Exercise objective » In the passage on empowerment workshops for health care professionals, how long does the workshop last?

Page text »

========================================================================

In the UK, empowerment workshops for health care professionals— predominantly nurses based in primary and secondary care—have been run by a group of nurses (Sue Cradock, Jil Rodgers, Florence Brown and Rosie Walker), for 2 years and supported by a colleague from the MDRTC and LUCD. Based on the model already described, the workshops have two components. First, before actually attending the workshops, participants are asked to mimic having diabetes for a week. Then they attend a 2 day workshop, involving a brief lecture, group discussions and 'real play' rehearsal of an empowerment consultation, which was videotaped and discussed in the small groups. These workshops have been evaluated using the dame approach as in the USA and Sweden. Participants were asked to complete the Diabetes Attitude Scale before mimicking diabetes, immediately before the workshop and at the end of the workshop. In addition, at the start and at the end of the workshop, participants were asked to indicate their response to hypothetical patient statements (e.g. see Table 4.2).

One of the most emotional and challenging experiences of the workshop, as perceived by the facilitators, is the mimicking of diabetes. Participants were asked to follow a prescribed diabetic of lifestyle, a fixed diet, two injections a day, four blood glucose test a day and an exercise programme. At the beginning of the workshop participants are encouraged to share their experiences of living with diabetes for a week. At these workshops we have been constantly struck by the powerful emotions this experience generates:

• 'I felt really guilty, like I could not stick to this for a week, let alone a lifetime'.

• 'I felt angry at the programme organizers for putting me through this'.

• 'It got in the way of everything, and my husband wanted to know when it would be over'.

• 'It was not what I tell my patients to do, so I followed my own regimen'.

• 'I was embarrassed to tell people what I was doing'.

• 'I did not need to do it, I know about diabetes and I inject myself all the time to show patients how to do it'.

These responses highlight just some of the emotions and responses brought out by this discussion. They confirmed in our minds, and those of participants, the mass of emotions generated by living with diabetes, if only for a week. The value of this experience for any health care professional, in recognizing the power of the emotional experience of diabetes care, cannot be understated.

These experiences of life with diabetes, and the group work undertaken in the workshops, led to a number of changes in participants' attitudes. Using repeated measures analysis of variance, compared to their initial responses on the Diabetes Attitude Scale, at the end of the workshop participants reported a greater need for specialist training for health care professionals caring for people with diabetes (F = 4.32; df = 2; p < 0.02). Similarly, participants reported a stronger belief in the need for patients to have more autonomy (F = 5.40; df = 2; p < 0.007). Both of these effects appear to a result of the combination of mimicking diabetes and the workshop, see Figures 4.1 and 4.2. Participants also reported a more positive attitude to poor self-care at the end of the workshop (F = 9.08; df = 2; p < 0.001) than before mimicking diabetes. However, this effect appeared to be influenced largely by the workshop (t = —3.65; df = 37; p < 0.001) and not by mimicking diabetes (see Figure 4.3).

========================================================================

Data to examine »
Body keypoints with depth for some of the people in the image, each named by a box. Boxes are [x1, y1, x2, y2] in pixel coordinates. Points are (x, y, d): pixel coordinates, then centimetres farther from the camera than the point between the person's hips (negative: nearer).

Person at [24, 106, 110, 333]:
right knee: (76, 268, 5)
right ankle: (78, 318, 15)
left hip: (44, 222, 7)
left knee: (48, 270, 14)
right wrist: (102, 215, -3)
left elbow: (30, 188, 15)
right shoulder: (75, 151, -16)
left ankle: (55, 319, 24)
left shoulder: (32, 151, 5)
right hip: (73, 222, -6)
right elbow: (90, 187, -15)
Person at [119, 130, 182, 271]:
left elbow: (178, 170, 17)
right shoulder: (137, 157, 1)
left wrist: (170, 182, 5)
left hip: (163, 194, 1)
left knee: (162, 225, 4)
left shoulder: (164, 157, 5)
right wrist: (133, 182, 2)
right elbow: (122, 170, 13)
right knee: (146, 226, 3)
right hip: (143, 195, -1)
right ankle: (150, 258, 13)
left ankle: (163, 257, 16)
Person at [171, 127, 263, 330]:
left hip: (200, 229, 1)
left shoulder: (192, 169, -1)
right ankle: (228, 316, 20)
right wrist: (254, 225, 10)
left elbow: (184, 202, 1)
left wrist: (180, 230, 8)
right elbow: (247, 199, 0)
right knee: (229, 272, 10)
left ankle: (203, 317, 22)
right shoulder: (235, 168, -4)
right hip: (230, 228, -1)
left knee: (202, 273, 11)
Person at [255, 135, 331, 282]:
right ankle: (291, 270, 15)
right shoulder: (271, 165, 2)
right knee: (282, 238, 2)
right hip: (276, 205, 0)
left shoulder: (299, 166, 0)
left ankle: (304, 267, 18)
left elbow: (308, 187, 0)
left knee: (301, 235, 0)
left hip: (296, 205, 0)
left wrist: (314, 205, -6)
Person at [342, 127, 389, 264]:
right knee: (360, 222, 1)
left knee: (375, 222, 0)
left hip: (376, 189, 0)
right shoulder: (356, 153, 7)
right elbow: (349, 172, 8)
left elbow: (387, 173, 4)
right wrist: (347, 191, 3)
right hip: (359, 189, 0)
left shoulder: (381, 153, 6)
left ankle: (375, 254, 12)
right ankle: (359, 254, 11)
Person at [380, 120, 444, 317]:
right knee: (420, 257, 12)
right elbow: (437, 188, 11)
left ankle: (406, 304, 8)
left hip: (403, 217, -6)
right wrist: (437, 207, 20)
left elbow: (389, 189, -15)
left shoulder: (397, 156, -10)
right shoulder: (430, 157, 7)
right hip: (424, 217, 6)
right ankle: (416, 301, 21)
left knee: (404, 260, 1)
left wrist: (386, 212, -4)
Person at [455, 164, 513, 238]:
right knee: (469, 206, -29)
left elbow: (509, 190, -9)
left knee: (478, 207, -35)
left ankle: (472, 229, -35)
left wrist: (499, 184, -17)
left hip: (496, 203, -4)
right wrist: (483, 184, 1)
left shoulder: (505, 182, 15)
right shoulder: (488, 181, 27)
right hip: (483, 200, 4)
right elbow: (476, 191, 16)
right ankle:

========================================================================

Written response » Two days.